Every business would ideally love to be able to take the lion’s share of all the local trade.
Building a local reputation for service, quality and price is an important foundation not just for retaining existing custom, but also for reaching new potential customers too. The image of your business, and how it’s perceived by the local community it serves is paramount. Yet, many small businesses seem reluctant to embrace the concept of local internet marketing, assuming that it’s all going to be far too complicated and time-consuming to justify the effort and the cost. It needn’t be either of these. Local internet marketing is a simple concept: if it’s done well, it will pay dividends – if it’s not, then it can potentially harm your business. Nowhere is this better illustrated than with feedback.

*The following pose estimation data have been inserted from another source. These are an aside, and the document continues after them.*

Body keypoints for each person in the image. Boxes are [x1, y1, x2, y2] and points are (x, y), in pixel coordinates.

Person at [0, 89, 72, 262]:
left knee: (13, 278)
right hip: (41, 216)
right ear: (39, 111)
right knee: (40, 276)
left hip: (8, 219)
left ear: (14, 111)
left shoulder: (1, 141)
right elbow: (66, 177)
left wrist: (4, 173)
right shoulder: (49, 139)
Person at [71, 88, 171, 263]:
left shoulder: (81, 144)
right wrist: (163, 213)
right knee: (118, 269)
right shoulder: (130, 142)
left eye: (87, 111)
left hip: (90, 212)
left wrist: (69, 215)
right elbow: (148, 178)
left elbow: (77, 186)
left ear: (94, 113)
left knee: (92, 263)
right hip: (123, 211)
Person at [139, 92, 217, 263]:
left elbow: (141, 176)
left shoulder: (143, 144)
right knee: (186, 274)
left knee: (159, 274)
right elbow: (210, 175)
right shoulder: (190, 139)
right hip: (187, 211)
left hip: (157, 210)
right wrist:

Every business likes to viewed as reliable and trustworthy: after all a bond of trust lies at the heart of every financial transaction. If a business provides a satisfactory service then customers will rightly want to praise it. They leave feedback and tell others that you can be trusted to do what you promised. If you mention negative feedback or criticism to businesses, they panic when really there is no need to. Negative feedback can just as valuable as positive reviews.
That might sound like a strange thing to say, but it is true.
If you visit a website or even go on eBay and see a review of a business with a 100% rating or a long list of glowing tributes about the suitability and professionalism of the company, what would be your natural reaction? Would you think that’s brilliant, I’ll definitely do business with that company: or would the cynic in you think, ok so what’s this company hiding? Most I suspect would probably tend towards the latter as, at heart we’re just a bunch of sceptics. Even when businesses tell the truth and nothing but the truth, we consumers are loathed to admit they might actually be being honest. Had Obama agreed to the release of the Bin Laden pictures, you know deep down there would be instant criticism that they’d been Photoshopped. That unfortunately is just the way we human beings are – we’re all cynical at heart to some degree or other.
As a local business you can actually make these criticisms work for you.
No company, however good it might think it is, is perfect. There’s always room for improvement. If customers leave negative comments about the business, then the best thing to do is address the criticism head on, and demonstrate to your local market that you’ve taken it on the chin. What’s more, you’re actually going to do something about it which will ensure this particular criticism is never levelled again. It’s all part and parcel of the great learning curve. If businesses react to negative remarks in a positive and pro-active way, then it will only improve their reputation and engender a greater sense of trust and respect with the customer. The local market relies heavily on the perceived reputation of the business. If customers don’t trust what you tell them, then word will soon spread and that can kill the business stone dead.
So, if your local business just got a hammering from some disgruntled customer, don’t immediately bite back, or worse still ignore the criticism.
Accept it for what it is, and use the feedback to improve your service. In might stick in the throat, especially if you think the comments are unjustified, but that’s life unfortunately. The customer’s always right, even when they’re not, particularly on a local level.